Thursday, December 2, 2010

You Don't Look Like Anyone I Know

A True Story of Family, Face Blindness, and Forgiveness
by Heather Sellers
Finished December 2, 2010

Synchronicity? Is that the word I should use for the experience of reading You Don't Look Like Anyone I Know right after reading Bitter in the Mouth? It's happened before - randomly choosing two books, one after the other, and finding a very commond thread between the two. I read The Secret Life of Bees and The Kitchen Madonna, both involving paintings of a Black Madonna.

I heard about this book on the radio in an interview with the author. It's a biography, but reads like a novel. Heather Sellers has a neurological condition called Prosopagnosia, or Face Blindness. In this memoir we learn how Heather struggles "to understand and love her unusual self and to understand and love her family." Those are the same words I used to describe Bitter in the Mouth.

Like Linda Hammerick in Bitter in the Mouth, Heather Sellers comes from a very disfunctional family. Unlike Linda, Heather doesn't fully realize what is making her feel so different from everyone else. The relationship between daughter and mother in each book is complex and has a lot to do with the way the young woman grows up. While Linda rejects her mother, Heather continues to defend her mother and to wonder what is wrong with herself.
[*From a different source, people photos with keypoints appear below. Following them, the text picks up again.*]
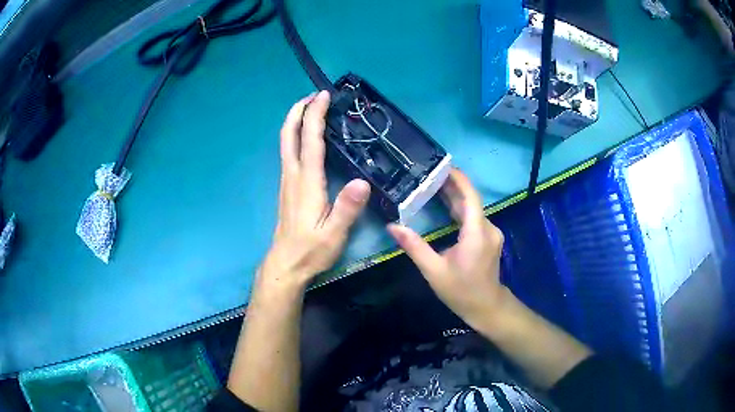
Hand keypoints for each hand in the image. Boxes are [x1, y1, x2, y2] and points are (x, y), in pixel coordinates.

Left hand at [259, 91, 370, 290]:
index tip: (323, 96)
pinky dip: (296, 136)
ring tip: (310, 109)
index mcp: (307, 182)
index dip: (315, 115)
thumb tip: (363, 182)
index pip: (310, 140)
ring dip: (296, 121)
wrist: (286, 264)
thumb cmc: (311, 250)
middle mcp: (293, 175)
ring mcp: (287, 181)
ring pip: (286, 143)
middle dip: (298, 111)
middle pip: (289, 135)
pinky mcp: (288, 188)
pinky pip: (289, 153)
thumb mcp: (334, 233)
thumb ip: (347, 208)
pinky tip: (306, 138)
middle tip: (312, 95)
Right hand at [387, 169, 509, 328]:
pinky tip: (444, 207)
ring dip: (454, 197)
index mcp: (476, 233)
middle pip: (470, 200)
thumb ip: (414, 247)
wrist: (487, 307)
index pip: (470, 196)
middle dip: (451, 186)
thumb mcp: (434, 271)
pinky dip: (459, 210)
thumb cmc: (461, 291)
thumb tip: (392, 227)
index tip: (442, 166)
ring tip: (432, 186)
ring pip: (473, 209)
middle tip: (428, 174)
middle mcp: (488, 228)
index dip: (458, 179)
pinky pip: (474, 218)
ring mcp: (491, 233)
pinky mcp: (489, 238)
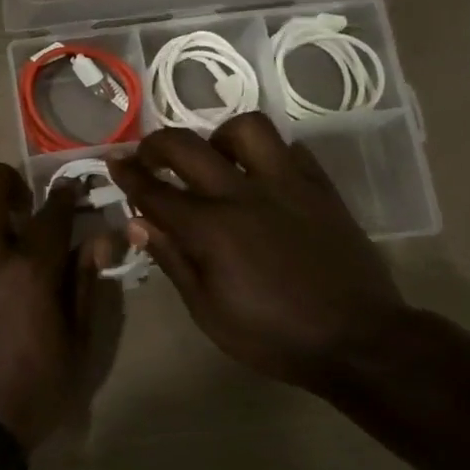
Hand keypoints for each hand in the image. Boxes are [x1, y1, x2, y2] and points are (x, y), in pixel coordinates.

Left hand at [0, 164, 114, 451]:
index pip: (51, 212)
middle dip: (7, 180)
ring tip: (8, 251)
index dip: (67, 193)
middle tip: (26, 206)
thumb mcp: (77, 347)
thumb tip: (99, 239)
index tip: (73, 187)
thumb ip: (86, 286)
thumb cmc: (31, 392)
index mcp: (28, 271)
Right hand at [109, 114, 406, 390]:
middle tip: (148, 156)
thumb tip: (137, 223)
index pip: (155, 191)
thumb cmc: (271, 335)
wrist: (356, 340)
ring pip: (247, 129)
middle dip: (157, 144)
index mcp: (211, 228)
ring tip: (214, 160)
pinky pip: (291, 149)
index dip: (128, 175)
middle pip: (188, 146)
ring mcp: (288, 184)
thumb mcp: (207, 310)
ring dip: (219, 137)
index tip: (112, 162)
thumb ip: (172, 259)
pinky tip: (261, 175)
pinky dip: (267, 154)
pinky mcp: (321, 188)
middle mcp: (244, 193)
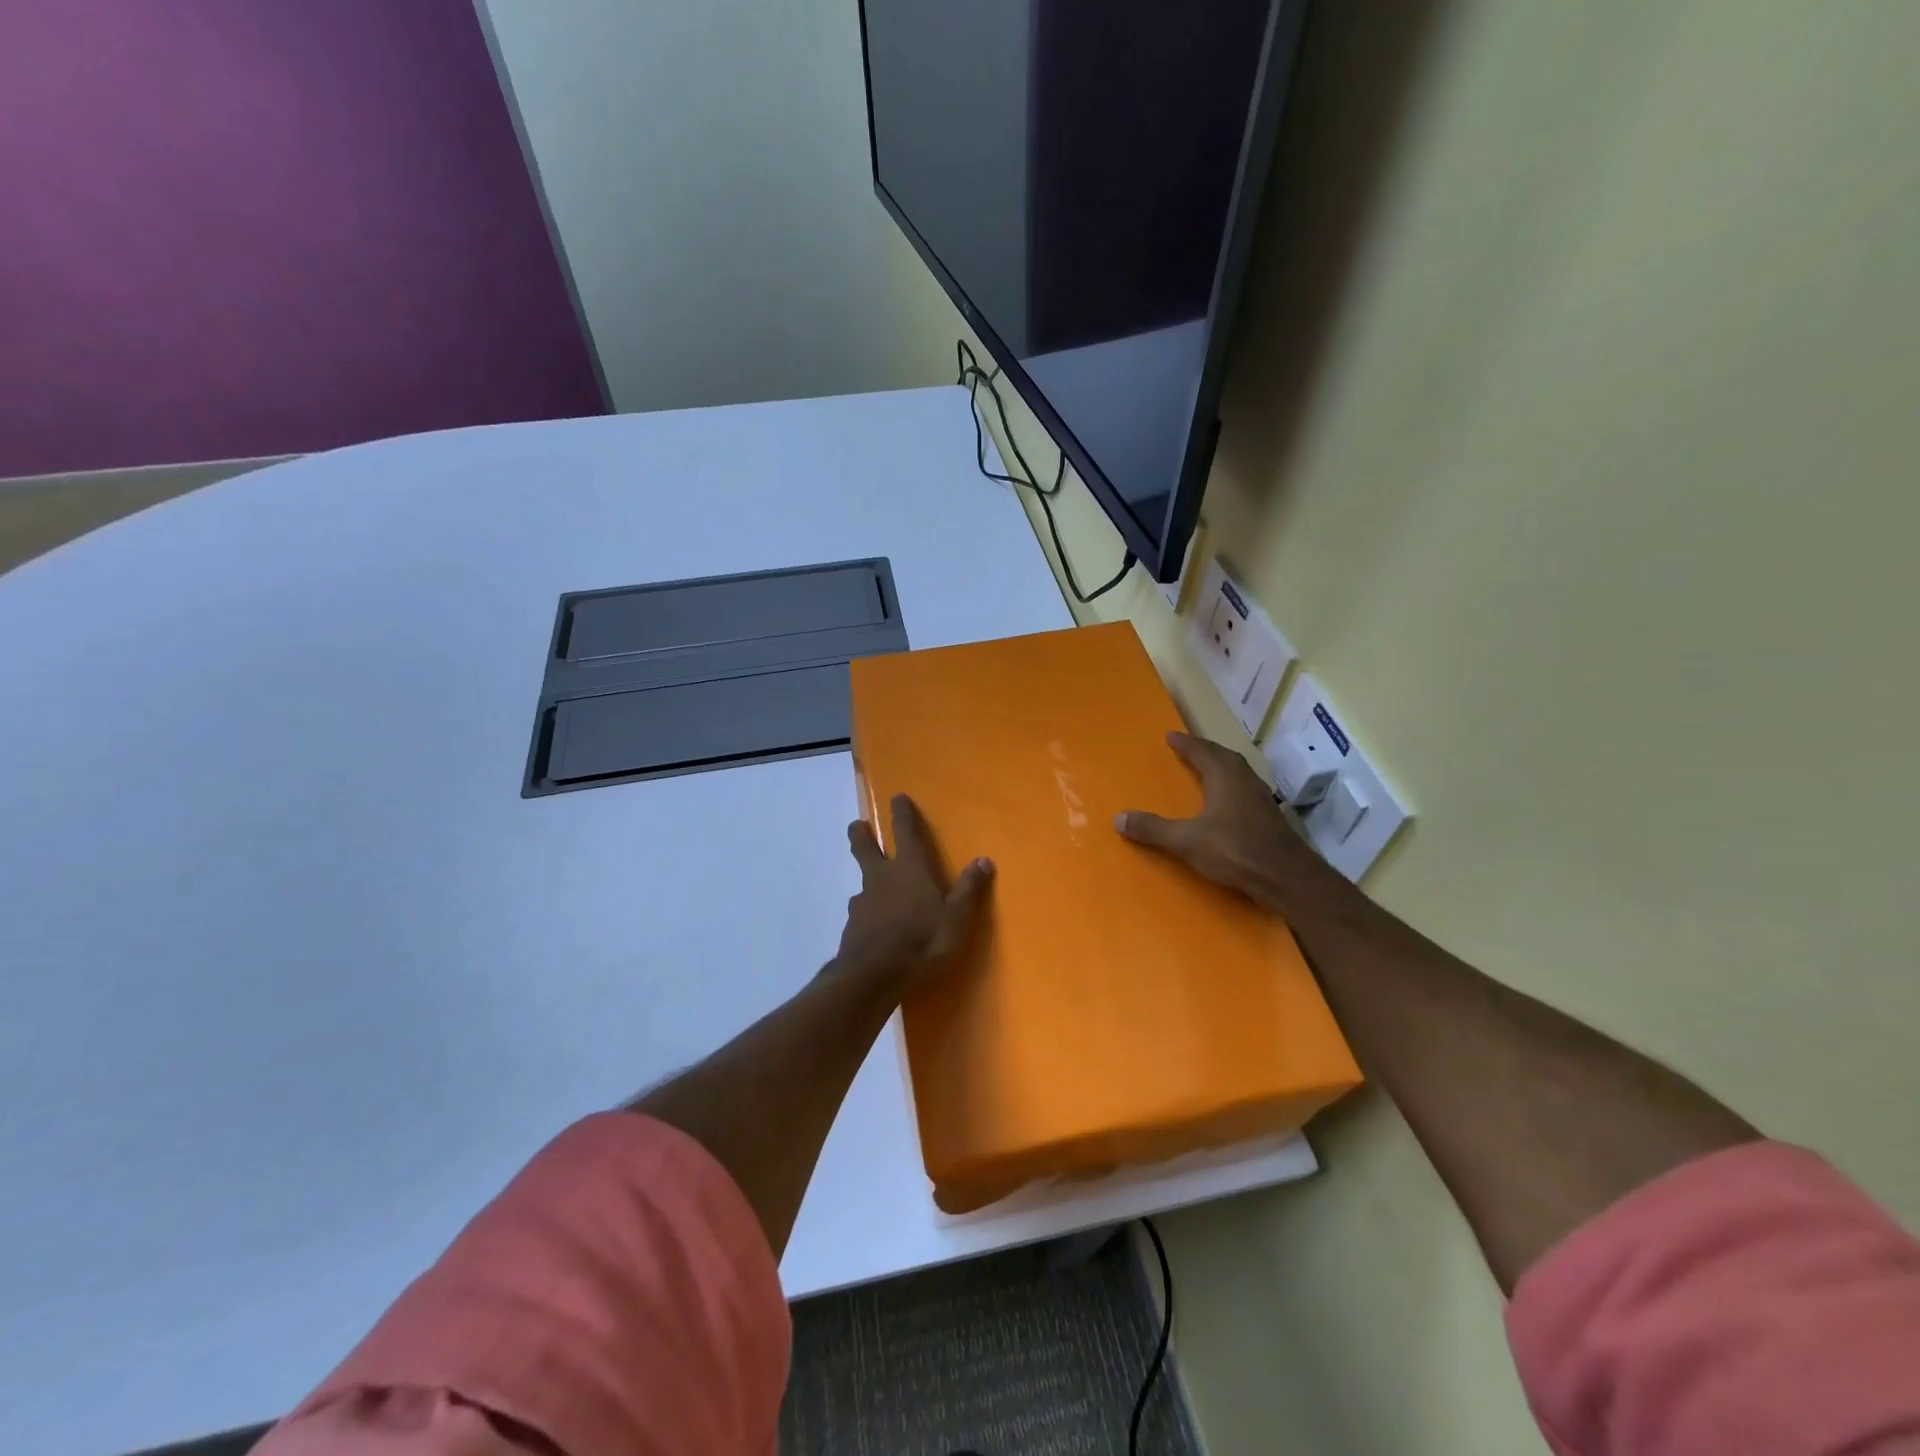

Heather's mother is paranoid schizophrenic, something Heather doesn't understand until adulthood. Her father is a cross dresser and an alcoholic. She loves both her parents dearly in spite of the strange and sometimes awful life they've given her. She meets and marries Dave, a gun toting libertarian. Her friends tell her that he is the complete opposite of everything she believes in, but Dave understands her, is patient and loving. She wants so much to be a wife to Dave and a mother to his two boys, Dave Junior and Jacob.

It slowly dawns on Heather that her inability to recognize people is a problem in itself, not a symptom of mental illness or some sort of awful social awkwardness. She happens across a description of Face Blindness while reading psychology books in an attempt to understand her mother and it starts Heather on a process of healing. She cannot be cured of Face Blindness, but she can be healed from all of the old self doubt and the strange past that threatened to destroy her.

Bitter in the Mouth could share this book's subtitle (with a couple of changes): a
true
story of family, face blindness, synesthesia and forgiveness.

Note: I just took a look at Heather Seller's blog and found out that she had been in Lexington in September for the Kentucky Women Writers Conference, which was partially held at LPL. She was in my library! In one of her blog posts she says,
"Lexington is doing that art horse sculpture ting: Chicago did cows. Every store in town has a lifesize crazy-painted horse out front. There are horse statues every where. The giant clock in the library has horses lighting up, the effect of racing, for its second hand. My hotel room curtains, covered with jockeyed toile horses. Downtown, a paddock. Across the country side around the town like great green pillows, acres and acres of horse farms. But I didn't see a single horse. Not one actual real horse. 'There might be some llamas by the airport,' the woman in charge said. I thought, Your (sic) playing the llama card?"

1 comment:

Katie said...

When I first saw the title, I thought you must be into brain science/disorders... but then I read your explanation of synchronicity. Now you need to read something light - about a happy family!